*Task goal*: Transcribe every line of the entries exactly.

*Input material*:
_ _ _ _

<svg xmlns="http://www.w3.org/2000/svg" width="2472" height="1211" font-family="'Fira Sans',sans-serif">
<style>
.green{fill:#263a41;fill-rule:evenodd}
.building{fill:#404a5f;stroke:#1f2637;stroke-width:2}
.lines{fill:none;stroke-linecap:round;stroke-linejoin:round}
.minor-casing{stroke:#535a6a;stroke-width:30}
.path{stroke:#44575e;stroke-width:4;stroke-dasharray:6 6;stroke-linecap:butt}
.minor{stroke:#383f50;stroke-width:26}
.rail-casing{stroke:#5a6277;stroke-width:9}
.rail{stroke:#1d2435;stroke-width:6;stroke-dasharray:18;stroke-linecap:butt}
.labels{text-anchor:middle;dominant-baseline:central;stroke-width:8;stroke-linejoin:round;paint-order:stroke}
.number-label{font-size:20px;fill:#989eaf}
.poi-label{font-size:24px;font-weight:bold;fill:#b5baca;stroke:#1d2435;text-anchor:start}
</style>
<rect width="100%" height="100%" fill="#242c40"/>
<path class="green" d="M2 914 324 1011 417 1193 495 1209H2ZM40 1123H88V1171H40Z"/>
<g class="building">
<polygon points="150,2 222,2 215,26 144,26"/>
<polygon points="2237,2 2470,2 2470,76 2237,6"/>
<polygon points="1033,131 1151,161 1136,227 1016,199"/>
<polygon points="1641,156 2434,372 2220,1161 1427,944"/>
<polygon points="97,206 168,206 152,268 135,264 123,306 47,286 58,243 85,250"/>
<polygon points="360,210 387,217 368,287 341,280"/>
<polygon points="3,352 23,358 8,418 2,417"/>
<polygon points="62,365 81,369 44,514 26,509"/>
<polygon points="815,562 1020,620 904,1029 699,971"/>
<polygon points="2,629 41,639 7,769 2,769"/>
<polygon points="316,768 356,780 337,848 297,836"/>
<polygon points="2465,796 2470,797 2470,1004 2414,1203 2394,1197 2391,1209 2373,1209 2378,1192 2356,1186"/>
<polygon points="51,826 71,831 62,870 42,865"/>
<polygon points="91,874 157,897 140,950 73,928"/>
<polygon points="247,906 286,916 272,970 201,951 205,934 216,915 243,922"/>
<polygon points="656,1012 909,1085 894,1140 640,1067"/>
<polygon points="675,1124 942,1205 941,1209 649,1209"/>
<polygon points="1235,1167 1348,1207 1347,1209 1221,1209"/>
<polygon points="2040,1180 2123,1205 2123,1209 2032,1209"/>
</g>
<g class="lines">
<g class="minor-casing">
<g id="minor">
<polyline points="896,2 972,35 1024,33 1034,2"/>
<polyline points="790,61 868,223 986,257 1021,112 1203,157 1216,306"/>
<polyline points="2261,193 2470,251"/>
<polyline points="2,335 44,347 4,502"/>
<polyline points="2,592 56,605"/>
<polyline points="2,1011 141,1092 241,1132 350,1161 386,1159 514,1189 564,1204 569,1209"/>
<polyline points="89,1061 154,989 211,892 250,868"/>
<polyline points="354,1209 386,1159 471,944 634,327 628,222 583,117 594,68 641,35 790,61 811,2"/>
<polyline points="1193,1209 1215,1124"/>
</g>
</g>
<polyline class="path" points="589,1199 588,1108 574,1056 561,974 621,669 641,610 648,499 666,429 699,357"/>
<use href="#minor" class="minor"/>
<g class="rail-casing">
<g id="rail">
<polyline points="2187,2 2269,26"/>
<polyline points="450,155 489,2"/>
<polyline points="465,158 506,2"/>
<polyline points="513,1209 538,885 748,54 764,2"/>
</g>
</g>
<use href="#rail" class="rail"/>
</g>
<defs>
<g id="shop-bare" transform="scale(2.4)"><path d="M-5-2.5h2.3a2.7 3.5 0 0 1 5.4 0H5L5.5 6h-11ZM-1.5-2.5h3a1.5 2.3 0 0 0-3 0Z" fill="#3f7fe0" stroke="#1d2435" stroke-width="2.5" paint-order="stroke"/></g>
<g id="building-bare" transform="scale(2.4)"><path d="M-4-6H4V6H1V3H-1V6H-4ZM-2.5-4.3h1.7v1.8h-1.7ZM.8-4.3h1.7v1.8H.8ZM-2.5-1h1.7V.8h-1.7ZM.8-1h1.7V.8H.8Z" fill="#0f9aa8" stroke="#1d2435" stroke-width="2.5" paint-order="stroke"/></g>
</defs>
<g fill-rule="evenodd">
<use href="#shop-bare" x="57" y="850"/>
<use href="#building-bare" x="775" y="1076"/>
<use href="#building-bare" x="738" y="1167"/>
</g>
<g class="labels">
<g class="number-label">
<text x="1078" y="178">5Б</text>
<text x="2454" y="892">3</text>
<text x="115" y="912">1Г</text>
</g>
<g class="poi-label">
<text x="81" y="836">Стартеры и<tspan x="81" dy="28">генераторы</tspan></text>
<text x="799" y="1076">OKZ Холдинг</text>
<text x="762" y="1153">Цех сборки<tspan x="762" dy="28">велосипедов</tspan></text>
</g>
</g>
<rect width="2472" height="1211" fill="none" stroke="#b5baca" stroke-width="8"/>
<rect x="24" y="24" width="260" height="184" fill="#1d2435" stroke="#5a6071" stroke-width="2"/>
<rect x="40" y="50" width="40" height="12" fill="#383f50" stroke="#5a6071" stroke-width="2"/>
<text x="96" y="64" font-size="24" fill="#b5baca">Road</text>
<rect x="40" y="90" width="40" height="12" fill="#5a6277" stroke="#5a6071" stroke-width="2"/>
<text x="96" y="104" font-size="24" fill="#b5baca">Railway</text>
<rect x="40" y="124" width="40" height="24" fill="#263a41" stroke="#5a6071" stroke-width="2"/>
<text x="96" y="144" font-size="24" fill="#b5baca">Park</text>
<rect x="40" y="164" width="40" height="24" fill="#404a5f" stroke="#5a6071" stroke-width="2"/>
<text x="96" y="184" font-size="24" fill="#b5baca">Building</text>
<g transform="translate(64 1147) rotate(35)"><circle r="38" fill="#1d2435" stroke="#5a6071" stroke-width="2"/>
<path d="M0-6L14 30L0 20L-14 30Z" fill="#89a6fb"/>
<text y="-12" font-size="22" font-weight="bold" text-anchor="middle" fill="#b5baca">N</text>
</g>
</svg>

_ _ _ _

*Response for this exercise*:
<svg xmlns="http://www.w3.org/2000/svg" width="2472" height="1211" font-family="'Fira Sans',sans-serif">
<style>
.green{fill:#263a41;fill-rule:evenodd}
.building{fill:#404a5f;stroke:#1f2637;stroke-width:2}
.lines{fill:none;stroke-linecap:round;stroke-linejoin:round}
.minor-casing{stroke:#535a6a;stroke-width:30}
.path{stroke:#44575e;stroke-width:4;stroke-dasharray:6 6;stroke-linecap:butt}
.minor{stroke:#383f50;stroke-width:26}
.rail-casing{stroke:#5a6277;stroke-width:9}
.rail{stroke:#1d2435;stroke-width:6;stroke-dasharray:18;stroke-linecap:butt}
.labels{text-anchor:middle;dominant-baseline:central;stroke-width:8;stroke-linejoin:round;paint-order:stroke}
.number-label{font-size:20px;fill:#989eaf}
.poi-label{font-size:24px;font-weight:bold;fill:#b5baca;stroke:#1d2435;text-anchor:start}
</style>
<rect width="100%" height="100%" fill="#242c40"/>
<path class="green" d="M2 914 324 1011 417 1193 495 1209H2ZM40 1123H88V1171H40Z"/>
<g class="building">
<polygon points="150,2 222,2 215,26 144,26"/>
<polygon points="2237,2 2470,2 2470,76 2237,6"/>
<polygon points="1033,131 1151,161 1136,227 1016,199"/>
<polygon points="1641,156 2434,372 2220,1161 1427,944"/>
<polygon points="97,206 168,206 152,268 135,264 123,306 47,286 58,243 85,250"/>
<polygon points="360,210 387,217 368,287 341,280"/>
<polygon points="3,352 23,358 8,418 2,417"/>
<polygon points="62,365 81,369 44,514 26,509"/>
<polygon points="815,562 1020,620 904,1029 699,971"/>
<polygon points="2,629 41,639 7,769 2,769"/>
<polygon points="316,768 356,780 337,848 297,836"/>
<polygon points="2465,796 2470,797 2470,1004 2414,1203 2394,1197 2391,1209 2373,1209 2378,1192 2356,1186"/>
<polygon points="51,826 71,831 62,870 42,865"/>
<polygon points="91,874 157,897 140,950 73,928"/>
<polygon points="247,906 286,916 272,970 201,951 205,934 216,915 243,922"/>
<polygon points="656,1012 909,1085 894,1140 640,1067"/>
<polygon points="675,1124 942,1205 941,1209 649,1209"/>
<polygon points="1235,1167 1348,1207 1347,1209 1221,1209"/>
<polygon points="2040,1180 2123,1205 2123,1209 2032,1209"/>
</g>
<g class="lines">
<g class="minor-casing">
<g id="minor">
<polyline points="896,2 972,35 1024,33 1034,2"/>
<polyline points="790,61 868,223 986,257 1021,112 1203,157 1216,306"/>
<polyline points="2261,193 2470,251"/>
<polyline points="2,335 44,347 4,502"/>
<polyline points="2,592 56,605"/>
<polyline points="2,1011 141,1092 241,1132 350,1161 386,1159 514,1189 564,1204 569,1209"/>
<polyline points="89,1061 154,989 211,892 250,868"/>
<polyline points="354,1209 386,1159 471,944 634,327 628,222 583,117 594,68 641,35 790,61 811,2"/>
<polyline points="1193,1209 1215,1124"/>
</g>
</g>
<polyline class="path" points="589,1199 588,1108 574,1056 561,974 621,669 641,610 648,499 666,429 699,357"/>
<use href="#minor" class="minor"/>
<g class="rail-casing">
<g id="rail">
<polyline points="2187,2 2269,26"/>
<polyline points="450,155 489,2"/>
<polyline points="465,158 506,2"/>
<polyline points="513,1209 538,885 748,54 764,2"/>
</g>
</g>
<use href="#rail" class="rail"/>
</g>
<defs>
<g id="shop-bare" transform="scale(2.4)"><path d="M-5-2.5h2.3a2.7 3.5 0 0 1 5.4 0H5L5.5 6h-11ZM-1.5-2.5h3a1.5 2.3 0 0 0-3 0Z" fill="#3f7fe0" stroke="#1d2435" stroke-width="2.5" paint-order="stroke"/></g>
<g id="building-bare" transform="scale(2.4)"><path d="M-4-6H4V6H1V3H-1V6H-4ZM-2.5-4.3h1.7v1.8h-1.7ZM.8-4.3h1.7v1.8H.8ZM-2.5-1h1.7V.8h-1.7ZM.8-1h1.7V.8H.8Z" fill="#0f9aa8" stroke="#1d2435" stroke-width="2.5" paint-order="stroke"/></g>
</defs>
<g fill-rule="evenodd">
<use href="#shop-bare" x="57" y="850"/>
<use href="#building-bare" x="775" y="1076"/>
<use href="#building-bare" x="738" y="1167"/>
</g>
<g class="labels">
<g class="number-label">
<text x="1078" y="178">5Б</text>
<text x="2454" y="892">3</text>
<text x="115" y="912">1Г</text>
</g>
<g class="poi-label">
<text x="81" y="836">Стартеры и<tspan x="81" dy="28">генераторы</tspan></text>
<text x="799" y="1076">OKZ Холдинг</text>
<text x="762" y="1153">Цех сборки<tspan x="762" dy="28">велосипедов</tspan></text>
</g>
</g>
<rect width="2472" height="1211" fill="none" stroke="#b5baca" stroke-width="8"/>
<rect x="24" y="24" width="260" height="184" fill="#1d2435" stroke="#5a6071" stroke-width="2"/>
<rect x="40" y="50" width="40" height="12" fill="#383f50" stroke="#5a6071" stroke-width="2"/>
<text x="96" y="64" font-size="24" fill="#b5baca">Road</text>
<rect x="40" y="90" width="40" height="12" fill="#5a6277" stroke="#5a6071" stroke-width="2"/>
<text x="96" y="104" font-size="24" fill="#b5baca">Railway</text>
<rect x="40" y="124" width="40" height="24" fill="#263a41" stroke="#5a6071" stroke-width="2"/>
<text x="96" y="144" font-size="24" fill="#b5baca">Park</text>
<rect x="40" y="164" width="40" height="24" fill="#404a5f" stroke="#5a6071" stroke-width="2"/>
<text x="96" y="184" font-size="24" fill="#b5baca">Building</text>
<g transform="translate(64 1147) rotate(35)"><circle r="38" fill="#1d2435" stroke="#5a6071" stroke-width="2"/>
<path d="M0-6L14 30L0 20L-14 30Z" fill="#89a6fb"/>
<text y="-12" font-size="22" font-weight="bold" text-anchor="middle" fill="#b5baca">N</text>
</g>
</svg>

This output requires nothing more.